━━━ MATERIALS PROVIDED

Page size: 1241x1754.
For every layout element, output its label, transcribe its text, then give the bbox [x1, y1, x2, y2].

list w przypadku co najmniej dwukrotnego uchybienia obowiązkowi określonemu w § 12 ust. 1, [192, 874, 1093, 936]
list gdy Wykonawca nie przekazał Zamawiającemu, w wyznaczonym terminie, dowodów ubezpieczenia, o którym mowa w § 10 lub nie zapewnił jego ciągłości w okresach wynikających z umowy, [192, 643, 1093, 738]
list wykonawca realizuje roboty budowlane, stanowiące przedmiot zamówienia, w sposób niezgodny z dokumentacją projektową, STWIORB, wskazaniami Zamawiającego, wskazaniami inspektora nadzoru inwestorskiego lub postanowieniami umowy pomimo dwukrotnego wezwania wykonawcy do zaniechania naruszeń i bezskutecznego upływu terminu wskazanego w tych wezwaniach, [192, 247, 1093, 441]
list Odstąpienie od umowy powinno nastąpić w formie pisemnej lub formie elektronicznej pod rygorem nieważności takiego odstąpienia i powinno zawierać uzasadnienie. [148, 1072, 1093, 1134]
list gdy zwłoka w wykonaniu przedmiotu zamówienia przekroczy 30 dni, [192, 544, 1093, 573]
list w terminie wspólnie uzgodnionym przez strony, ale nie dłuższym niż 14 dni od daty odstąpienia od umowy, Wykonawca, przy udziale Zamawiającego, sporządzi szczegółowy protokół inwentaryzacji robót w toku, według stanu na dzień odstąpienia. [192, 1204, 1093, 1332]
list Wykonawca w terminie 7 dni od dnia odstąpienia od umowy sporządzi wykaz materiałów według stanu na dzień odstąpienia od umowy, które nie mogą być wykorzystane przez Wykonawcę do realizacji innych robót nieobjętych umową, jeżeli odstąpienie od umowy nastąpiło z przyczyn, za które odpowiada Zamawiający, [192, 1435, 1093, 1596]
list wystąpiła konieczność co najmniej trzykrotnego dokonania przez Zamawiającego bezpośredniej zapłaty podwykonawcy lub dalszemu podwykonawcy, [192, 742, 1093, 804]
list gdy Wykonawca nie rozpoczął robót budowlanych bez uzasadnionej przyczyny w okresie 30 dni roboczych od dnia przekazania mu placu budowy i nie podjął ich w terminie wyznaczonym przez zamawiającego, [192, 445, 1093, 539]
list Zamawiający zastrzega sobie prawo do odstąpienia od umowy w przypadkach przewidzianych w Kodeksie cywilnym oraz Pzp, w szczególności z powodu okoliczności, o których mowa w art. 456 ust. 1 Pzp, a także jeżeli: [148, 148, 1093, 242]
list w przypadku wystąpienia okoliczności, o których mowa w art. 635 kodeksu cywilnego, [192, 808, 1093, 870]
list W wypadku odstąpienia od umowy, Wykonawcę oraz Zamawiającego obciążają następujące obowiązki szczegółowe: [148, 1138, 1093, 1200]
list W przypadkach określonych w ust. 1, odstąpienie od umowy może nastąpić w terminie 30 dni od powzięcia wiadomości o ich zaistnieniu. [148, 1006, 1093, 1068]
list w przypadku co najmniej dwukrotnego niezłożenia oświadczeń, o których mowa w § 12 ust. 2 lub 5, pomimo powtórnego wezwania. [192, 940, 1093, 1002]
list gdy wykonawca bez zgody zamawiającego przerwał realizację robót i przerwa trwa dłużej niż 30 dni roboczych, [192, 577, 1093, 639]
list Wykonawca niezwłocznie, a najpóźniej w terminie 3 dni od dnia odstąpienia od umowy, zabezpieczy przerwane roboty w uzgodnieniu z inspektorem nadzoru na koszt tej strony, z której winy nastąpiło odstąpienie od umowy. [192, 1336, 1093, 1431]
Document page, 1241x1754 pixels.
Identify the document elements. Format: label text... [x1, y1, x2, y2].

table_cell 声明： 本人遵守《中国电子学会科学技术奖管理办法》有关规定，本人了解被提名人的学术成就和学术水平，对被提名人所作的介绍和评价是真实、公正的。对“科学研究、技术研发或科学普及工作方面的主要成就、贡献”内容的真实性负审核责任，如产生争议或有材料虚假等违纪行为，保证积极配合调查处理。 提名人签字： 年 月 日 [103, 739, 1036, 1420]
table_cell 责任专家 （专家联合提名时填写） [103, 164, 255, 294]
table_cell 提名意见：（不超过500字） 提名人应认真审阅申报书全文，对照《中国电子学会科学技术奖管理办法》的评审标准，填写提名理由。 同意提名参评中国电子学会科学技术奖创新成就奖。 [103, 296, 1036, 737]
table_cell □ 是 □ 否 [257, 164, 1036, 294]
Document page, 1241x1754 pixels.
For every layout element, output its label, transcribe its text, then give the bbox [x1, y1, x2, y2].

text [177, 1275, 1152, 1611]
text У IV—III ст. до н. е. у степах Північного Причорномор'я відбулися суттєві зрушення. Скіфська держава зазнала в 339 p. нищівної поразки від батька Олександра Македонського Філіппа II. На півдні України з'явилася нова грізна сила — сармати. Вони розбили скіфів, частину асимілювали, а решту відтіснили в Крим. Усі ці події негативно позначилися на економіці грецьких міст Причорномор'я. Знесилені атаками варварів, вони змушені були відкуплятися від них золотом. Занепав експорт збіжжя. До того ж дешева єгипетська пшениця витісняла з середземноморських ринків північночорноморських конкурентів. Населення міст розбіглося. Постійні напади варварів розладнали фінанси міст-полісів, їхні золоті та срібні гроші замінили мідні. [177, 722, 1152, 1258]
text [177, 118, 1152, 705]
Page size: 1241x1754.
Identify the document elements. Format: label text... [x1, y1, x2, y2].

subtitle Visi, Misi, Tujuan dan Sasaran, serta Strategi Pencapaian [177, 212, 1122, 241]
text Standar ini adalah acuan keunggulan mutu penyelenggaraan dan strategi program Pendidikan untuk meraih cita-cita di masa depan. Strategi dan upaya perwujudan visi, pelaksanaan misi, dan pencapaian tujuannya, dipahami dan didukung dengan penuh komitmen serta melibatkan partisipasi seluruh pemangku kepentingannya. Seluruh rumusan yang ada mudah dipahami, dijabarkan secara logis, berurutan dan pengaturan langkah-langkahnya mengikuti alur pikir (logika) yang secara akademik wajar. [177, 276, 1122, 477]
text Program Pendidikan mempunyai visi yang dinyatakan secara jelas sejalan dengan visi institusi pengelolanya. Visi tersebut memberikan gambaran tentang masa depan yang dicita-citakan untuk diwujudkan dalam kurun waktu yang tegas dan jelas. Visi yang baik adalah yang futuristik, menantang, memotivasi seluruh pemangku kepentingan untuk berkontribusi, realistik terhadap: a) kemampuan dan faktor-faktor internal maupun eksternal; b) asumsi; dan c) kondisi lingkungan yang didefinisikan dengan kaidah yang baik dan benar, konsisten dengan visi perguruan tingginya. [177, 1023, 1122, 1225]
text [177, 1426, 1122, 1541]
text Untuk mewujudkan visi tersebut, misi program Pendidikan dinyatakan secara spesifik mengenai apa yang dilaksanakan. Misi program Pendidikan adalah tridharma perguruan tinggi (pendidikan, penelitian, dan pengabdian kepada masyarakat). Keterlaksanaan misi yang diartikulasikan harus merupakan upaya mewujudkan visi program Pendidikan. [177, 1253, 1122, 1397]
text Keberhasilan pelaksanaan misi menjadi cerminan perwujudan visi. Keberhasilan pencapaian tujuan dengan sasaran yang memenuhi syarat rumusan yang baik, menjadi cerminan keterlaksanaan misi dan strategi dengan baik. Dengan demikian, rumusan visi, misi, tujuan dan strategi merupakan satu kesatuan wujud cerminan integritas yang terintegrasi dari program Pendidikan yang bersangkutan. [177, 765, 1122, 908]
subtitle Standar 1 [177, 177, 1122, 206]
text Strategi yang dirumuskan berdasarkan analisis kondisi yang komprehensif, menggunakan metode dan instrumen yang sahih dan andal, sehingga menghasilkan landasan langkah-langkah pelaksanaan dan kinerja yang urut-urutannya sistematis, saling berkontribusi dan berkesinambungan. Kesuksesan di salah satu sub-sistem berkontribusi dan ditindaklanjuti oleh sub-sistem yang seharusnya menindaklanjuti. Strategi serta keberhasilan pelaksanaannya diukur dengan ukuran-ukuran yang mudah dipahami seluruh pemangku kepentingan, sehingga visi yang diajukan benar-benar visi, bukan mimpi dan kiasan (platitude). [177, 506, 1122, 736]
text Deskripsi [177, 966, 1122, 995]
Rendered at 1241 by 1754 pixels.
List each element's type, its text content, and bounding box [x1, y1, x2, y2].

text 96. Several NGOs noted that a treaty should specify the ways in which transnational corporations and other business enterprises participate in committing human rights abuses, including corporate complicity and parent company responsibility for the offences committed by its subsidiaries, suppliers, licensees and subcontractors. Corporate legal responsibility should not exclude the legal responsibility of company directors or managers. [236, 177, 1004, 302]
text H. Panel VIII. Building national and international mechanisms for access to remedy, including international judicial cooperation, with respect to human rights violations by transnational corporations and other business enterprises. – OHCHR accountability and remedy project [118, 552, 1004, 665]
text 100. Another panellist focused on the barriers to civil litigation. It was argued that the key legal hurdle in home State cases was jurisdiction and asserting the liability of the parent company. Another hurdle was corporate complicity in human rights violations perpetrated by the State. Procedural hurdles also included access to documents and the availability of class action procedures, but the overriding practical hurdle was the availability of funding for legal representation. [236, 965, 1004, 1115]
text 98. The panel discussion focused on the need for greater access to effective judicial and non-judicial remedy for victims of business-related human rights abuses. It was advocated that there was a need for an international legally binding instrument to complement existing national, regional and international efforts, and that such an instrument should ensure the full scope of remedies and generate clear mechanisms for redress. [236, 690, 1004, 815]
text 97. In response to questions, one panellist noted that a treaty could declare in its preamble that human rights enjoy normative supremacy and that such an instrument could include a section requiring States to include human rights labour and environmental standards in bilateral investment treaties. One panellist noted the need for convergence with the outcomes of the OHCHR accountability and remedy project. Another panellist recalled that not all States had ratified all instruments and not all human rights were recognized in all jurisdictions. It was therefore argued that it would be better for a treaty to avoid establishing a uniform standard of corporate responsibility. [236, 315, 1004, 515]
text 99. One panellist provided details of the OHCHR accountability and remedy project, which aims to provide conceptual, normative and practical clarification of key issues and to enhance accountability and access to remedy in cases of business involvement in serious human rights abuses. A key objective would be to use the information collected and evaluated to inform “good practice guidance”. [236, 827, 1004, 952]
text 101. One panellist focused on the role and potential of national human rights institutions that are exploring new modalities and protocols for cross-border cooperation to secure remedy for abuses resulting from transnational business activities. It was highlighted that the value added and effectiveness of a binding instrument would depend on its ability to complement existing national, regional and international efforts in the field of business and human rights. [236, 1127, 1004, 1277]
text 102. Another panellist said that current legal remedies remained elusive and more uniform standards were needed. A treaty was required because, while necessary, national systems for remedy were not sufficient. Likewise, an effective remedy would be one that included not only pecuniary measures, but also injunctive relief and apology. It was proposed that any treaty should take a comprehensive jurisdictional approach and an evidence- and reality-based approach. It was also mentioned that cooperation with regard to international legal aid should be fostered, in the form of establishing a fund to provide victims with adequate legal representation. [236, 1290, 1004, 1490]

━━━━━━

*TO DO*: Using the data above, return every line that contains the string "nastąpić".

*OUTPUT OF THE EXERCISE*:
list Odstąpienie od umowy powinno nastąpić w formie pisemnej lub formie elektronicznej pod rygorem nieważności takiego odstąpienia i powinno zawierać uzasadnienie. [148, 1072, 1093, 1134]
list W przypadkach określonych w ust. 1, odstąpienie od umowy może nastąpić w terminie 30 dni od powzięcia wiadomości o ich zaistnieniu. [148, 1006, 1093, 1068]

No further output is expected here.